US Antibiotic Resistance and WHO
SUMMARY: Antibiotic resistance is invisible to most of us until you, a family member, or an acquaintance acquires such an infection. You can check out the slides below to see state by state, US Antibiotic Resistance Risk and state Antibiotic Use. erhaps the most reasonable mechanism to prevent antibiotic need in the first place, is explained in the post PRESERVE & RESTORE LOSS OF MICROBIOME DIVERSITY IS AGGRESSIVE PREVENTATIVE MEDICINE. These concepts are especially important given that the average American has lost 1/3 of their microbiome diversity, as estimated by Dr. Maria Gloria Dominguez-Bello as seen on this interview for the film “Microbirth.” Another study estimates 1 in 4 have 40% less bacteria (see This Danish study, or read the scientific article here).
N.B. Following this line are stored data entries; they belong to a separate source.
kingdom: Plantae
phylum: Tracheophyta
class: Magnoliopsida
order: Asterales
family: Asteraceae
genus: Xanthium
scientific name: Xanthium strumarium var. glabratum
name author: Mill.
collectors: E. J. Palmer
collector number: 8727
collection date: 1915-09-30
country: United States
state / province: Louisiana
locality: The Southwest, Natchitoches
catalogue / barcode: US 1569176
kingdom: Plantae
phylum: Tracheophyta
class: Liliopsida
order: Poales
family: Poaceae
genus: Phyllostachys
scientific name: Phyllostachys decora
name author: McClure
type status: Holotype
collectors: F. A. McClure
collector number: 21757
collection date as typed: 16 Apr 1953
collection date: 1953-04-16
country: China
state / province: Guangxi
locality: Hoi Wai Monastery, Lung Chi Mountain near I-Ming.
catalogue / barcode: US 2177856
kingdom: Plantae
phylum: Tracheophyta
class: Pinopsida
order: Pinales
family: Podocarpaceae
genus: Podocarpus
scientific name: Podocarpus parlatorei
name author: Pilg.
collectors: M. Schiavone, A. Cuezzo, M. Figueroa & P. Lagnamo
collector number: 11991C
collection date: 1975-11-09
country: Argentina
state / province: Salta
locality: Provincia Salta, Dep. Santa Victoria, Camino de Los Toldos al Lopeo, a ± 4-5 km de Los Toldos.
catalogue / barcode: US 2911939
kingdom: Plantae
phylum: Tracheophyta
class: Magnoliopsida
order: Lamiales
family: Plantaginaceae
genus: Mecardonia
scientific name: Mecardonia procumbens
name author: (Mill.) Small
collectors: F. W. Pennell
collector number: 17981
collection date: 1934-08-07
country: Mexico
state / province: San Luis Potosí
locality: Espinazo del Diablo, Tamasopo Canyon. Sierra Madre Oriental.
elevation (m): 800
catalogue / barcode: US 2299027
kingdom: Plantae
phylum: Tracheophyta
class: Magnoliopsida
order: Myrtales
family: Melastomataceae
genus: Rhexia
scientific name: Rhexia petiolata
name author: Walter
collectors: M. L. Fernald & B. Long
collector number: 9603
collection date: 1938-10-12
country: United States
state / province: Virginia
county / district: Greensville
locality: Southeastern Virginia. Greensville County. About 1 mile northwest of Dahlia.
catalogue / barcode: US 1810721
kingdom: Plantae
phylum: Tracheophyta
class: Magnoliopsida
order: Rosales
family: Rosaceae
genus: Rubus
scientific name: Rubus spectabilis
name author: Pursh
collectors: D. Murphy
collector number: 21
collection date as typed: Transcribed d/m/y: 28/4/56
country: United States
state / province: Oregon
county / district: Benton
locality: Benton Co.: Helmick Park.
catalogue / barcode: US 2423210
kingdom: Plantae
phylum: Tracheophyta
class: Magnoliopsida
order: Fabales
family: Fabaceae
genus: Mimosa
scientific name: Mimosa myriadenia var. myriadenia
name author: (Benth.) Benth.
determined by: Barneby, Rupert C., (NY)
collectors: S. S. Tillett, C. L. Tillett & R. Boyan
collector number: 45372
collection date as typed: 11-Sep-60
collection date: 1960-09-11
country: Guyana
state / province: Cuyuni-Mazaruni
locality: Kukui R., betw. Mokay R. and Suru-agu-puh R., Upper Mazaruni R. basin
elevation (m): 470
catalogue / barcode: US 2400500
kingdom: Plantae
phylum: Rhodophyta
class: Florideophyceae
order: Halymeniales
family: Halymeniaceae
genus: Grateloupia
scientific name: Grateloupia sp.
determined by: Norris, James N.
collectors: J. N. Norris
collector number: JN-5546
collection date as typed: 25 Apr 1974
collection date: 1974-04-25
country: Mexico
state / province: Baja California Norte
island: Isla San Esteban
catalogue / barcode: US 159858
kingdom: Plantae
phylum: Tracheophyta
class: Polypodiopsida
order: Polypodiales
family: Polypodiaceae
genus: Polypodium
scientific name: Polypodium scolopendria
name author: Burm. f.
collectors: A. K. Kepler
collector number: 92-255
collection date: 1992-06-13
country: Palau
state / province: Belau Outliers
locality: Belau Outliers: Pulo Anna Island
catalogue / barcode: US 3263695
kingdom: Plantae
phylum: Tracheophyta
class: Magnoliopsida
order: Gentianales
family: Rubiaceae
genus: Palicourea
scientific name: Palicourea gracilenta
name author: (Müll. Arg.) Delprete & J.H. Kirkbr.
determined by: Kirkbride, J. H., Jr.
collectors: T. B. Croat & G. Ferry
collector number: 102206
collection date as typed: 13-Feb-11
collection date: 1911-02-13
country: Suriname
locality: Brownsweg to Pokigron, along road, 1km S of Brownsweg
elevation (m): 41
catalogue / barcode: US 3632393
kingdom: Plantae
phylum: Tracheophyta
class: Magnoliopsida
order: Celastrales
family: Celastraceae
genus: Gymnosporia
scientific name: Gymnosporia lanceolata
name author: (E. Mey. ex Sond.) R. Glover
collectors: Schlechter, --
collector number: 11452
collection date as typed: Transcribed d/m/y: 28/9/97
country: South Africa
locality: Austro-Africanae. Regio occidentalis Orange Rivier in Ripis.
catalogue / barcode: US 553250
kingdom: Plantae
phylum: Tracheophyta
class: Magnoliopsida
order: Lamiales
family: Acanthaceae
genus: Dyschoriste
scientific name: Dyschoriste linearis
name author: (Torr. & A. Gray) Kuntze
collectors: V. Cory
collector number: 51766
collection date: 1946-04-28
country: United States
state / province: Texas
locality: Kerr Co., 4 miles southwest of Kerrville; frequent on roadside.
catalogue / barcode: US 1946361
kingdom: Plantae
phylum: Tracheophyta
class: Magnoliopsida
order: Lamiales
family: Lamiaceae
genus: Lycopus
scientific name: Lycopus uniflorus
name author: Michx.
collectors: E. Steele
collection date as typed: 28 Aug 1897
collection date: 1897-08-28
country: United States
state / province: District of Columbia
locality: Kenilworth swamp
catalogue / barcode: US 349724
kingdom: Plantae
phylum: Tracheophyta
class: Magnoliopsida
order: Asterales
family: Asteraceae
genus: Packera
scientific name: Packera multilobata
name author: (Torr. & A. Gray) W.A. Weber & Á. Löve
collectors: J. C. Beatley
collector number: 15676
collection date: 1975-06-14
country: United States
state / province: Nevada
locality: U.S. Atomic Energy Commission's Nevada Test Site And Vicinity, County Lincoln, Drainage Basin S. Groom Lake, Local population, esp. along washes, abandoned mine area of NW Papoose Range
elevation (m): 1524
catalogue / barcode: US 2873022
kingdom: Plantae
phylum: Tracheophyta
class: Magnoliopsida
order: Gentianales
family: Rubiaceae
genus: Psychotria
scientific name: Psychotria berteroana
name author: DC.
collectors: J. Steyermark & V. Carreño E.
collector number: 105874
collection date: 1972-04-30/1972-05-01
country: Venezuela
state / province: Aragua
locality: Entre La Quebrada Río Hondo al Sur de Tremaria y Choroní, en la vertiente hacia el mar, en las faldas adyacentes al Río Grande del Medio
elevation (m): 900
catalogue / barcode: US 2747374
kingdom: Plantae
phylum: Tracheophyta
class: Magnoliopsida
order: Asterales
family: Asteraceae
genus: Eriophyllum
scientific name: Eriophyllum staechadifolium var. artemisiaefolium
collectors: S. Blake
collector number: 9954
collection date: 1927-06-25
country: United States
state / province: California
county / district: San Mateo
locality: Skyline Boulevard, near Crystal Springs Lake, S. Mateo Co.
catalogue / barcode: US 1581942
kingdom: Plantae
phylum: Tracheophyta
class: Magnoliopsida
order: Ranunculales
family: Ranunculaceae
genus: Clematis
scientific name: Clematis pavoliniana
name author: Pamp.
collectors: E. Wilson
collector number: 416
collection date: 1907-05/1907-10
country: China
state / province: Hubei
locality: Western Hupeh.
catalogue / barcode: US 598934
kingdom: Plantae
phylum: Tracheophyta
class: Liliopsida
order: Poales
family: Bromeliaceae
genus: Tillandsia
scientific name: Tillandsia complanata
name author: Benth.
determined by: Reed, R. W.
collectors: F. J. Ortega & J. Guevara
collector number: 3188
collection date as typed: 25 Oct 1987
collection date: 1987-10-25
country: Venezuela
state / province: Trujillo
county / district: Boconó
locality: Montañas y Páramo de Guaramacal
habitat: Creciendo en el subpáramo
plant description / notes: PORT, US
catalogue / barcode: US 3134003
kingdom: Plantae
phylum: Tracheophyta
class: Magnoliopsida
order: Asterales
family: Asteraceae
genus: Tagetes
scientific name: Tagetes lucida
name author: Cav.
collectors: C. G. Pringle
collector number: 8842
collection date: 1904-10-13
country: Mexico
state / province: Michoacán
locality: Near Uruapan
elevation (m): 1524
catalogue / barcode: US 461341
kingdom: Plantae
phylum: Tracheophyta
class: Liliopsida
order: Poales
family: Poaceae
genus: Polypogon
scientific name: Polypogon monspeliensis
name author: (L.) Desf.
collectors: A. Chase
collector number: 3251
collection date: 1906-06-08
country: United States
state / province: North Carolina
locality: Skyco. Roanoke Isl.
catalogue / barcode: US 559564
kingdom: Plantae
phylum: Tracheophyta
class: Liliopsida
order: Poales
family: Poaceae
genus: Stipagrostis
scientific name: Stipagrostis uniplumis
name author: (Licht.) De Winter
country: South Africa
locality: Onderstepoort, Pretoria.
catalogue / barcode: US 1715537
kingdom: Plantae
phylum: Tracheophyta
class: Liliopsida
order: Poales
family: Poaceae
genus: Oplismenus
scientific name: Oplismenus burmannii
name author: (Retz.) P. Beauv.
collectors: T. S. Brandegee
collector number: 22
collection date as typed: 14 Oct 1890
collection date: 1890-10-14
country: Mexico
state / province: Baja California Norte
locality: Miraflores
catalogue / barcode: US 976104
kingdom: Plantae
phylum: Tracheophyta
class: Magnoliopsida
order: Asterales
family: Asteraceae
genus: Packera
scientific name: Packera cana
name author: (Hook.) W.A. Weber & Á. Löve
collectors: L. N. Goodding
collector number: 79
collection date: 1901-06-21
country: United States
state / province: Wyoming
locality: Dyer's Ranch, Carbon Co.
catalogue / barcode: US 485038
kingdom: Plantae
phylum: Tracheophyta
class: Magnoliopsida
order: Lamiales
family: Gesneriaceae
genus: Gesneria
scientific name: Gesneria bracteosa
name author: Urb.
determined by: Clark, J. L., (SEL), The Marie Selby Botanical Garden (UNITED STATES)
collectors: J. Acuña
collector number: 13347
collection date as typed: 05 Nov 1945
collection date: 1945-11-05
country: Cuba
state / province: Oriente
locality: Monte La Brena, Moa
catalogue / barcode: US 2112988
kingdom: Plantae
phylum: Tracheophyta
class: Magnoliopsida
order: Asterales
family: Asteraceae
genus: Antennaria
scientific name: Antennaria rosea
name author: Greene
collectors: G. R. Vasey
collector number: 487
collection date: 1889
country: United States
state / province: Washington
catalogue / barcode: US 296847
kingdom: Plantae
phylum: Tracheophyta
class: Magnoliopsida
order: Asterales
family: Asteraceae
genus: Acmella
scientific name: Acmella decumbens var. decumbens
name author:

This post teaches that the WHO, and the United States, this month took their first steps to recognize the invisible threat of antibiotic resistance, which missed the microbiome connection. You can comment to the US Request for [Microbiome] Information and help bring this to the forefront. Of course their goal of providing alternate antibiotics to wage the war on antibiotic resistance is wrought with difficulties due to the antibiotic pipeline:
- About 2000, numerous companies withdrew from antibiotic manufacturing, and the number of new antibiotics in development dropped from dozens to three.
- And the cost: The report, Review on Antimicrobial Resistance, estimates that we need 15 new antibiotics over 10 years, of which four would have to be truly new formulas (two broad-spectrum, or capable of attacking a number of bacteria, and two narrow-spectrum), while the remainder could be incremental improvements on existing formulas. It estimates the effort would require between $16 billion and $37 billion over that decade—huge amounts, but as the report points out, the global market for antibiotics now earns $40 billion every year, while resistance costs just the United States $20 billion per year in excess healthcare costs. Read more here and here, and the problem of the antibiotic pipeline, if interested.
⇒⇒Also covered last in this post, for background, is who actually lives in your gut and why it is difficult to know who truly is living in your gut. There are four dominant phyla that comprise the intestinal commensal microbiota of humans. These include Firmicutes and Bacteroidetes, which normally account for >90% of the bacterial populations in the colon, as well as Actinobacteria and Proteobacteria. The intestinal commensal populations are altered when comparing certain disease with non-disease. In addition, when some of these gut players are reduced, skewed, or absent there is health ramifications even beyond disease —for example, acetaminophen is toxic to the liver.
WHO commits unanimously to tackle antibiotic resistance
The annual World Health Assembly is the meeting of health minsters from 194 countries that serves as the decision-making body for the World Health Organization (WHO). For the first time, the global crisis of antibiotic resistance was addressed; the delegates committed unanimously to tackling the issue; WHO Director-General Dr. Margaret Chan’s welcome speech, May 2015:
“This is a unique time in history where economic progress is actually increasing threats to health instead of reducing them… As the century progressed, more and more first- and second-line antimicrobials failed. The pipeline of replacement products ran dry, raising the spectre of a post-antibiotic era in which common infections will once again kill. A draft global action plan on antimicrobial resistance is on your agenda. I urge you to adopt it.”